Key to Europe’s Space Ambitions, Ariane 6 Rocket Delayed to 2024

Key to Europe’s Space Ambitions, Ariane 6 Rocket Delayed to 2024

The highly anticipated debut of the Ariane 6 rocket will not happen this year as the European Space Agency (ESA) grapples with getting its heavy-lift launch vehicle off the ground.

ESA shared an update on its rocket woes this week, officially announcing that the launch period for the Ariane 6 rocket will be in 2024 following a reconfiguration of the ground system. The long-delayed rocket was slotted for its inaugural liftoff in late 2023 but its debut will now have to wait even longer following a series of tests that are scheduled to take place in late August and September.

Ariane 6 was undergoing flight qualification tests at Europe’s Spaceport in French Guiana, including a countdown test of the rocket that was held on July 18. The rocket achieved 90% of the test objectives but engineers failed to conduct a short hot firing of the Vulcain 2.1 engine “due to certain measurements exceeding preset limits,” ESA wrote in a report.

As a result, the team behind Ariane 6 scheduled three hot firing tests to take place on August 29, September 1 and 26. “This [final] test, to be carried out using the test model of the rocket installed on its launch pad, will give engineering teams all the results needed to define a launch period for the Ariane 6 inaugural flight in 2024,” ESA wrote.

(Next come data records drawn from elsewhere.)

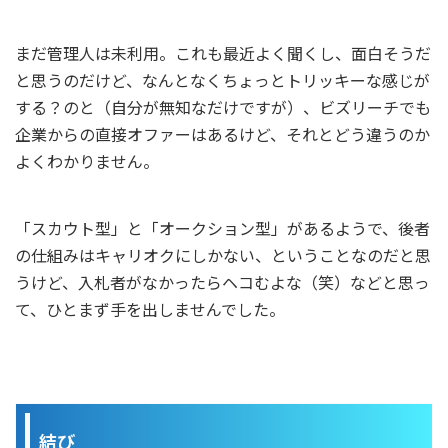
まだ管理人は未利用。これも最近よく聞くし、面白そうだ
と思うのだけど、なんとなくちょっとトリッキーな感じが
する？のと（自分が無知なだけですが）、ビズリーチでも
企業からの直接オファーはあるけど、それとどう違うのか
よくわかりません。
「スカウト型」と「オークション型」があるようで、後者
の仕組みはキャリオクにしかない、ということなのだと思
うけど、入札者がなかったらヘコむよな（笑）などと思っ
て、ひとまず手を出しませんでした。
結び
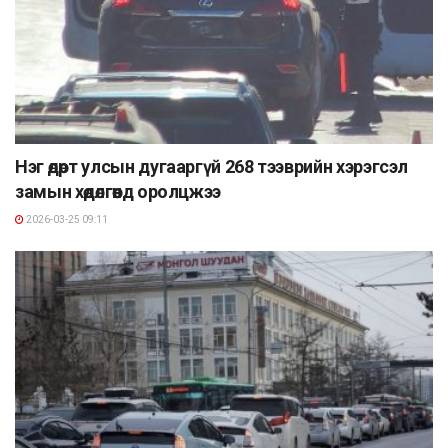
Нэг өдөрт улсын дугааргүй 268 тээврийн хэрэгсэл
замын хөдөлгөөнд оролцжээ
2026-03-25 09:11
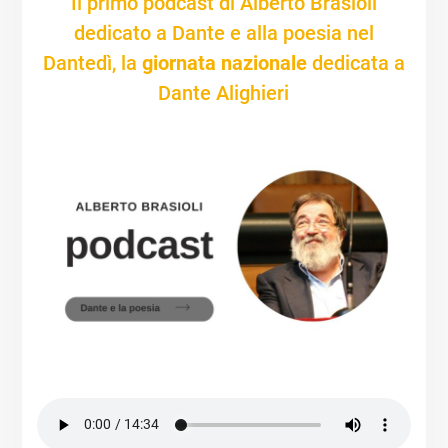
Il primo podcast di Alberto Brasioli
dedicato a Dante e alla poesia nel
Dantedì, la
giornata nazionale
dedicata a
Dante Alighieri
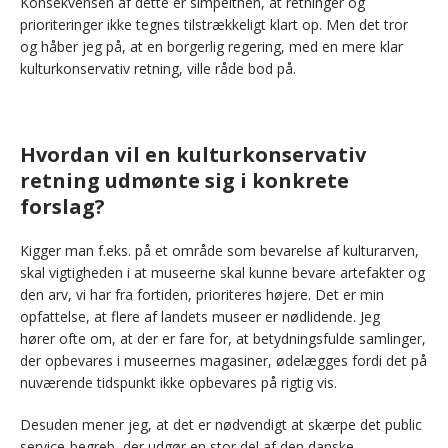
Konsekvensen af dette er simpelthen, at retninger og
prioriteringer ikke tegnes tilstrækkeligt klart op. Men det tror
og håber jeg på, at en borgerlig regering, med en mere klar
kulturkonservativ retning, ville råde bod på.
Hvordan vil en kulturkonservativ
retning udmønte sig i konkrete
forslag?
Kigger man f.eks. på et område som bevarelse af kulturarven,
skal vigtigheden i at museerne skal kunne bevare artefakter og
den arv, vi har fra fortiden, prioriteres højere. Det er min
opfattelse, at flere af landets museer er nødlidende. Jeg
hører ofte om, at der er fare for, at betydningsfulde samlinger,
der opbevares i museernes magasiner, ødelægges fordi det på
nuværende tidspunkt ikke opbevares på rigtig vis.
Desuden mener jeg, at det er nødvendigt at skærpe det public
service-begreb, der udgør en stor del af den danske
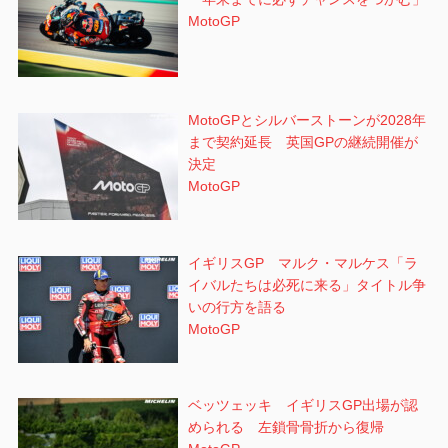
MotoGP
MotoGPとシルバーストーンが2028年
まで契約延長 英国GPの継続開催が
決定
MotoGP
イギリスGP マルク・マルケス「ラ
イバルたちは必死に来る」タイトル争
いの行方を語る
MotoGP
ベッツェッキ イギリスGP出場が認
められる 左鎖骨骨折から復帰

Ariane 6 has been in the works for a long time, originally slated for its debut in 2020 and then later in 2022. The 197-foot-tall (60-meter) rocket is capable of lifting 10 metric tons to low Earth orbit, 4.5 metric tons to Sun-synchronous orbital (SSO) altitudes reaching 500 miles (800 kilometres), and upwards of 10.5 metric tons to geostationary transfer orbits (GEO). French company Arianespace is developing the rocket on behalf of ESA, with Ariane 6 serving as a successor to the now-retired Ariane 5. The legendary rocket performed its final flight in July, ending a 27-year run.

Ariane 5 served as the European market’s main ride to space and, without it, Europe is now scrambling for rocket options that can deliver its payloads to orbit. After cutting ties with Russia following the invasion of Ukraine, Europe was forced to stop relying on the Soyuz rockets for access to space. ESA recently turned to private U.S. company SpaceX to deliver its Euclid telescope, which launched on July 1 aboard a Falcon 9 rocket.

Aside from Ariane 6, Arianespace’s Vega-C rocket suffered a malfunction in December 2022 that resulted in its destruction and its launches were suspended. This happened just a few months after Vega-C’s long-awaited debut, which was meant to fill the gap in the European market.